◆ Exercise material:
————

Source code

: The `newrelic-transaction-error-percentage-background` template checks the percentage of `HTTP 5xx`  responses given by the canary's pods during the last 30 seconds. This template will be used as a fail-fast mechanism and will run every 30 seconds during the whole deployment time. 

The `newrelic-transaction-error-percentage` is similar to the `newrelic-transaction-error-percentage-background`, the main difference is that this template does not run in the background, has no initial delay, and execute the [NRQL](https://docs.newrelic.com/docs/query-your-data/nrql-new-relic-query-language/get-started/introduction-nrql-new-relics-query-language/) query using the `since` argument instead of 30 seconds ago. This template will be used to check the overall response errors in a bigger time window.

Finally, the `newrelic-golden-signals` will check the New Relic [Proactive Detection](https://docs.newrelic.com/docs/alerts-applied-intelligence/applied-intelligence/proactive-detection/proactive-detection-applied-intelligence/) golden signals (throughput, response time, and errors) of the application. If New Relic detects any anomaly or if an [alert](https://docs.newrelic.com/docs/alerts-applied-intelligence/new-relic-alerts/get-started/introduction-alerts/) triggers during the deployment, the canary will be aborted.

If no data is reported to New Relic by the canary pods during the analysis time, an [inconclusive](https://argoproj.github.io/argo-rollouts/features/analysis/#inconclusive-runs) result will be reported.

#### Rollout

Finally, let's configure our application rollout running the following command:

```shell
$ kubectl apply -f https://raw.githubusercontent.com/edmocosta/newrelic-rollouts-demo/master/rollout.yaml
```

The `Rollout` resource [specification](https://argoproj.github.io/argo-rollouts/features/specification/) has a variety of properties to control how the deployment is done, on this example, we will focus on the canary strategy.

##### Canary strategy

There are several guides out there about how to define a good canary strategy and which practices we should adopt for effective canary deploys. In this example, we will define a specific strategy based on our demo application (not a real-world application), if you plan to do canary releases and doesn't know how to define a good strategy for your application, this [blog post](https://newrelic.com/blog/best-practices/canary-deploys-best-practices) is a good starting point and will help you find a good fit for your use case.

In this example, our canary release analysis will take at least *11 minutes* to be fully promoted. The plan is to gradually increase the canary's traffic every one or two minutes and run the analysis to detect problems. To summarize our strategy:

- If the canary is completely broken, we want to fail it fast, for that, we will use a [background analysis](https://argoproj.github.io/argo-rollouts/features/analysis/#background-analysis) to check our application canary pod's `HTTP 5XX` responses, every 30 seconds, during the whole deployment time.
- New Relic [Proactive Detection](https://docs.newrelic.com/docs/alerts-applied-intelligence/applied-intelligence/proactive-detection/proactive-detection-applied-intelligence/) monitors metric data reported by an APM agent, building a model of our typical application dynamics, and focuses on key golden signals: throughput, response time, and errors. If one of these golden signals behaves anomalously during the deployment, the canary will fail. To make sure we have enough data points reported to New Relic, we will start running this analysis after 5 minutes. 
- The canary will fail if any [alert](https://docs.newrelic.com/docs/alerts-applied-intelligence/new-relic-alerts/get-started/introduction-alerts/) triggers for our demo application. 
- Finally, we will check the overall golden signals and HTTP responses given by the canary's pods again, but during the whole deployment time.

————

◆ Try it:
Everything from the line with "Finally, let's configure" through the line with "There are several" should be written out exactly as it appears above, end lines included, and nothing outside that range.

◆ Answer for this exercise:
Finally, let's configure our application rollout running the following command:

```shell
$ kubectl apply -f https://raw.githubusercontent.com/edmocosta/newrelic-rollouts-demo/master/rollout.yaml
```

The `Rollout` resource [specification](https://argoproj.github.io/argo-rollouts/features/specification/) has a variety of properties to control how the deployment is done, on this example, we will focus on the canary strategy.

##### Canary strategy

There are several guides out there about how to define a good canary strategy and which practices we should adopt for effective canary deploys. In this example, we will define a specific strategy based on our demo application (not a real-world application), if you plan to do canary releases and doesn't know how to define a good strategy for your application, this [blog post](https://newrelic.com/blog/best-practices/canary-deploys-best-practices) is a good starting point and will help you find a good fit for your use case.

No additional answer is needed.